Work order :: The expected output is exactly the lines below, starting at the line with "X100234761Y-49159380D01*" and ending at the line with "X101915000Y-82102000D02*", both included; no other line belongs in it.

※ ※ ※

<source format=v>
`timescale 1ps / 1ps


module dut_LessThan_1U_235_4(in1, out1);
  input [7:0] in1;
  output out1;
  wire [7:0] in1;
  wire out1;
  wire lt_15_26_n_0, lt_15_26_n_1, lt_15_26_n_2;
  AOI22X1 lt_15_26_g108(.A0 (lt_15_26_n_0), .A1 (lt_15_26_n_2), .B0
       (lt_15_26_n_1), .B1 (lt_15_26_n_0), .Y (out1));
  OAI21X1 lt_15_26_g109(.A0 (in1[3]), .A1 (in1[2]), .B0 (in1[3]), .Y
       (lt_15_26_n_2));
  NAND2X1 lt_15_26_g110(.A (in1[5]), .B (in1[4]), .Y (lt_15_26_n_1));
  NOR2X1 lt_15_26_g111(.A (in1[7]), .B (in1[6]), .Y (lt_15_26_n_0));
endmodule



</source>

※ ※ ※

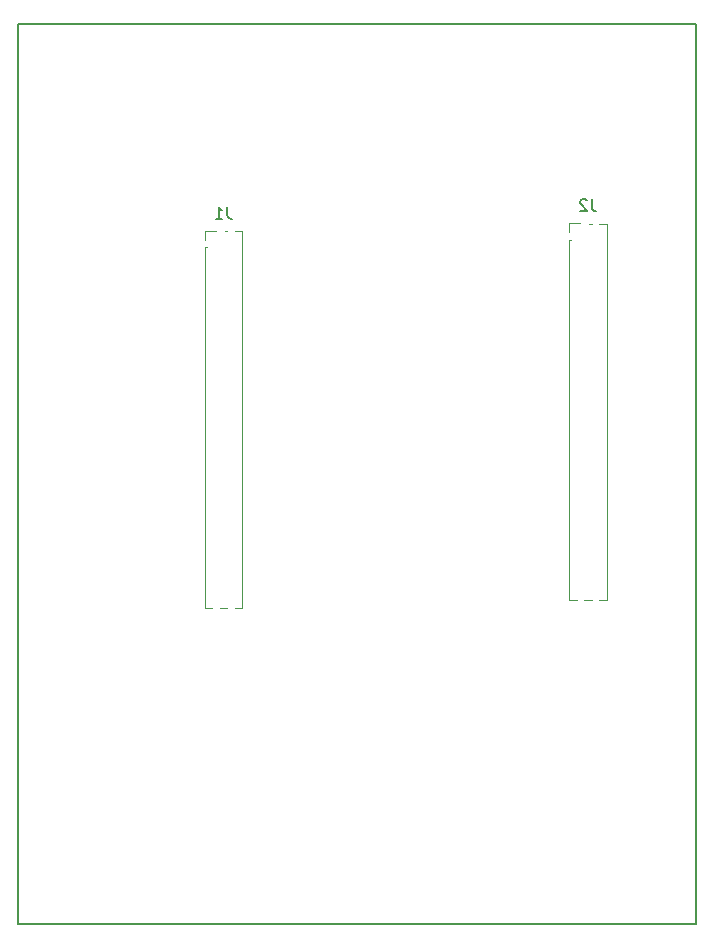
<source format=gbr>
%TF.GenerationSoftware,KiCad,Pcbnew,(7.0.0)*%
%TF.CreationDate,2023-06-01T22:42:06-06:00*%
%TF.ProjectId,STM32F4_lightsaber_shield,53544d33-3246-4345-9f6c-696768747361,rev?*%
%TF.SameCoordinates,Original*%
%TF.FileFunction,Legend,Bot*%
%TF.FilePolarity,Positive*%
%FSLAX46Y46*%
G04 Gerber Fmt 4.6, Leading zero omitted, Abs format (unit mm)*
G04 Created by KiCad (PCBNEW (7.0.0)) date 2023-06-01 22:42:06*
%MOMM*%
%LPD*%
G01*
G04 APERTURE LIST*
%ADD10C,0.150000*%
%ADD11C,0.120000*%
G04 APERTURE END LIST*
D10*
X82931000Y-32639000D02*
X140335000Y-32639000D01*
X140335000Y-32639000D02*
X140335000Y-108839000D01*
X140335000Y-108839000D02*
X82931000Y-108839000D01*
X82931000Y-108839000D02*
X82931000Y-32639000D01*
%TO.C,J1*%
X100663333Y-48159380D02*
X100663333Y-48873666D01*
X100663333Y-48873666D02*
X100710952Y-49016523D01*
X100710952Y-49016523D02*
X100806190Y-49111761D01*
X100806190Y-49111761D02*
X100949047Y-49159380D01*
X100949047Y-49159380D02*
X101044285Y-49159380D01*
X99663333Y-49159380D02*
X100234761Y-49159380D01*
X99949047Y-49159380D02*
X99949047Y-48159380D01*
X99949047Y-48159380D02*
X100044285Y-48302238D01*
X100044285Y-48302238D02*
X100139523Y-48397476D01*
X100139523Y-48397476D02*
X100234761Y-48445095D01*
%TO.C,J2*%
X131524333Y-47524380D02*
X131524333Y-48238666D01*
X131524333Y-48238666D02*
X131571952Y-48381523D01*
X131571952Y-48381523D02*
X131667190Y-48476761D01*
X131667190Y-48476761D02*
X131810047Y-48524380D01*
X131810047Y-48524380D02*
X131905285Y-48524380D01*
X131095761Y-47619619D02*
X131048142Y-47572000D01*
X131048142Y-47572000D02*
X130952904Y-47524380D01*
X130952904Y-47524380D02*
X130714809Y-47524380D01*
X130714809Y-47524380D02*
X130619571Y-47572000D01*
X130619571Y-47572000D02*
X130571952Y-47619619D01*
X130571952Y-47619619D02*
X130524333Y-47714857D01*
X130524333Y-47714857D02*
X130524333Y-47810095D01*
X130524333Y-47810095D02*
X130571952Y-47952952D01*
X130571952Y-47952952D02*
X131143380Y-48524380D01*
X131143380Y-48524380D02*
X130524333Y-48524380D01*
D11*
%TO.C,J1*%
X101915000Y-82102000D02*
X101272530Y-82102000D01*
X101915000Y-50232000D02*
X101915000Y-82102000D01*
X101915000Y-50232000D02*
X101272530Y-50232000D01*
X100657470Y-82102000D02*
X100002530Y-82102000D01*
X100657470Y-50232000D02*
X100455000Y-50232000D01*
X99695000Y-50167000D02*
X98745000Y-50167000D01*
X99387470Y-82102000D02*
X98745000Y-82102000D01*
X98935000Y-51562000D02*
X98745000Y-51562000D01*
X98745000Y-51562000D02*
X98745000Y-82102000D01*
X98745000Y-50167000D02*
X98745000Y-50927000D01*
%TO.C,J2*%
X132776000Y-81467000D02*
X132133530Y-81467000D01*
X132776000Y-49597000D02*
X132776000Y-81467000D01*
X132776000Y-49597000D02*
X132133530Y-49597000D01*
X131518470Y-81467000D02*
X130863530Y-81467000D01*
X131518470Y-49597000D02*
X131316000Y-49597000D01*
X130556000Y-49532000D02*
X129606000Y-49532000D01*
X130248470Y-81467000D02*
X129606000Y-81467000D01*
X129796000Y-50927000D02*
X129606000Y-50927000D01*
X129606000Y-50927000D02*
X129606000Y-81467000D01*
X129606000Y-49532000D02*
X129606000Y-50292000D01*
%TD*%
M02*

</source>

※ ※ ※

Solved exercise ::
X100234761Y-49159380D01*
X99949047Y-49159380D02*
X99949047Y-48159380D01*
X99949047Y-48159380D02*
X100044285Y-48302238D01*
X100044285Y-48302238D02*
X100139523Y-48397476D01*
X100139523Y-48397476D02*
X100234761Y-48445095D01*
%TO.C,J2*%
X131524333Y-47524380D02*
X131524333Y-48238666D01*
X131524333Y-48238666D02*
X131571952Y-48381523D01*
X131571952Y-48381523D02*
X131667190Y-48476761D01*
X131667190Y-48476761D02*
X131810047Y-48524380D01*
X131810047Y-48524380D02*
X131905285Y-48524380D01*
X131095761Y-47619619D02*
X131048142Y-47572000D01*
X131048142Y-47572000D02*
X130952904Y-47524380D01*
X130952904Y-47524380D02*
X130714809Y-47524380D01*
X130714809Y-47524380D02*
X130619571Y-47572000D01*
X130619571Y-47572000D02*
X130571952Y-47619619D01*
X130571952Y-47619619D02*
X130524333Y-47714857D01*
X130524333Y-47714857D02*
X130524333Y-47810095D01*
X130524333Y-47810095D02*
X130571952Y-47952952D01*
X130571952Y-47952952D02*
X131143380Y-48524380D01*
X131143380Y-48524380D02*
X130524333Y-48524380D01*
D11*
%TO.C,J1*%
X101915000Y-82102000D02*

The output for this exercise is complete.